Revi em DVD este filme de 1978, na época em que Arnaldo Jabor, hoje um dos nossos mais ferozes estilingues, trabalhava como vidraça. Se bem que Jabor, como cineasta ontem e como comentarista de TV hoje, sempre foi um bodoque, uma balieira. Vez em quando discordo de suas opiniões, principalmente sobre política. Mas, e daí? Ele provavelmente também discorda das minhas, então estamos quites, e o proveito da leitura é o mesmo.
Em Tudo Bem (com roteiro de Leopoldo Serran) uma família de classe média reforma seu apartamento, que fica ocupado por um bando ensurdecedor de operários quebrando paredes, raspando pisos, etc. A convivência forçada desorienta os donos da casa, Juarez (Paulo Gracindo) e Elvira (Fernanda Montenegro), um casal maduro em crise. O filho (Luiz Fernando Guimarães) é um carreirista que trabalha com Relações Públicas. Um pedreiro (José Dumont) é despejado e traz a família para se abrigar ali. Uma empregada tem uma crise mística e vê nascerem em seu corpo as chagas de Cristo. Um operário mata outro numa discussão. Juarez dialoga o tempo inteiro com os fantasmas (que só ele vê) de três amigos de juventude: um industrial falido, um militante integralista e um poeta.

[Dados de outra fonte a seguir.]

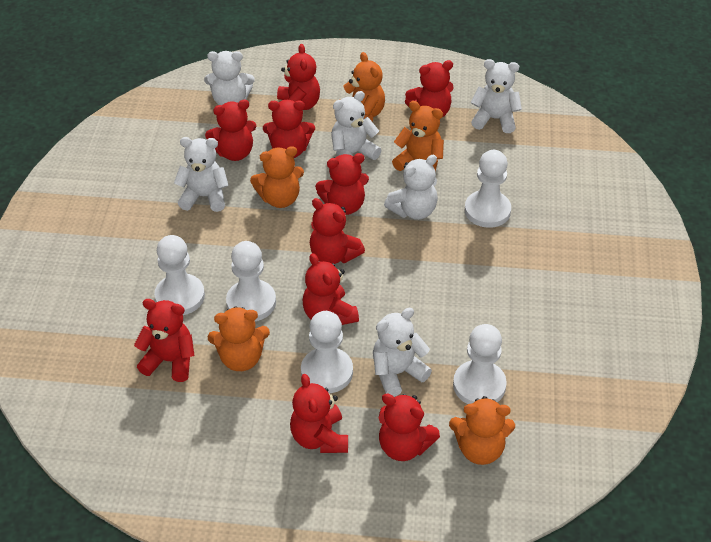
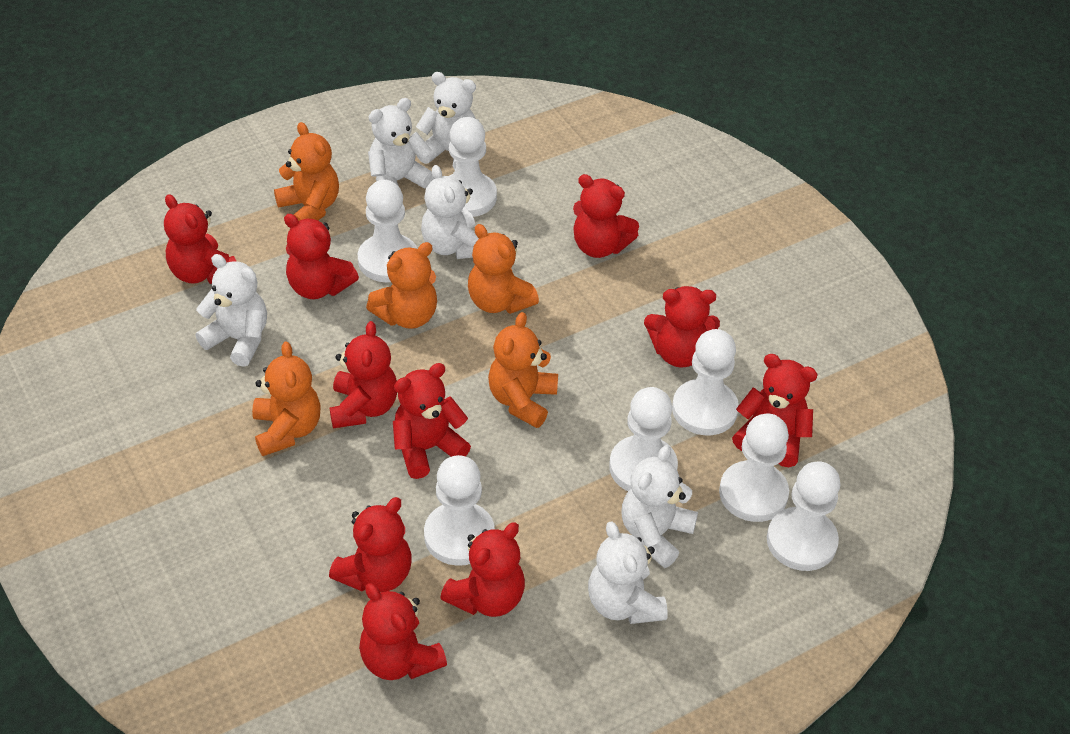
white pawn: [154,235,205,315] [226,241,276,321] [301,311,353,393] [453,324,507,404] [464,150,511,228] = 5 -> [358,180,417,282] [424,455,495,566] [449,117,497,217] [609,387,678,491] [672,329,739,435] [719,413,789,522] [767,462,840,571] = 7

Na cena final, o novo apartamento é inaugurado enquanto Elvira tenta esconder as manchas de sangue no tapete e o operário assassinado é velado na área de serviço. Um gringo (Paulo César Pereio), noivo da filha do casal (Regina Casé) faz um longo discurso exaltando a modernização trazida pela TV via satélite: “Pelé dá um chute pelo New York Cosmos, e pimba! Gol no Maracanã!”
O filme é uma polaróide de sua época (inclusive nas canções de MPB que os personagens cantarolam o tempo todo: Belchior, João Bosco...) e produz, 30 anos depois, uma série de ressonâncias. A TV por satélite daquele tempo é a Internet de hoje. Uma possibilidade, para a classe média, de se inserir no consumo globalizado, no cosmopolitismo, anulando o Atlântico para se engatar à Europa e aos EUA. A equação social armada por Jabor defronta patrões e empregados. Nordestinos e operários são vistos como “o Outro” em relação à classe média carioca. O enredo, compreensivelmente, não consegue antever a dimensão dos problemas que explodiriam depois de três décadas: a droga, o crime organizado.
Exageradamente teatral (como a quase totalidade do nosso cinema), o filme vale menos pelo Raio-X sociológico do que pela carnavalidade das situações a que os atores se entregam com gosto. Às vésperas da Anistia, o alegorismo indecifrável dava lugar a provocações debochadas com endereço certo. É notável o discurso ufanista tecnológico com que a classe média da época (ironizada por Jabor) saudava a TV via satélite, sob pretextos de integração nacional (um objetivo estratégico da ditadura), educação coletiva, inserção no Mercado, etc. Com DDD, DDI, celular, Internet, Orkut, YouTube e Google continuamos na mesma cantilena, enquanto o bafafá na área de serviço foi elevado ao cubo.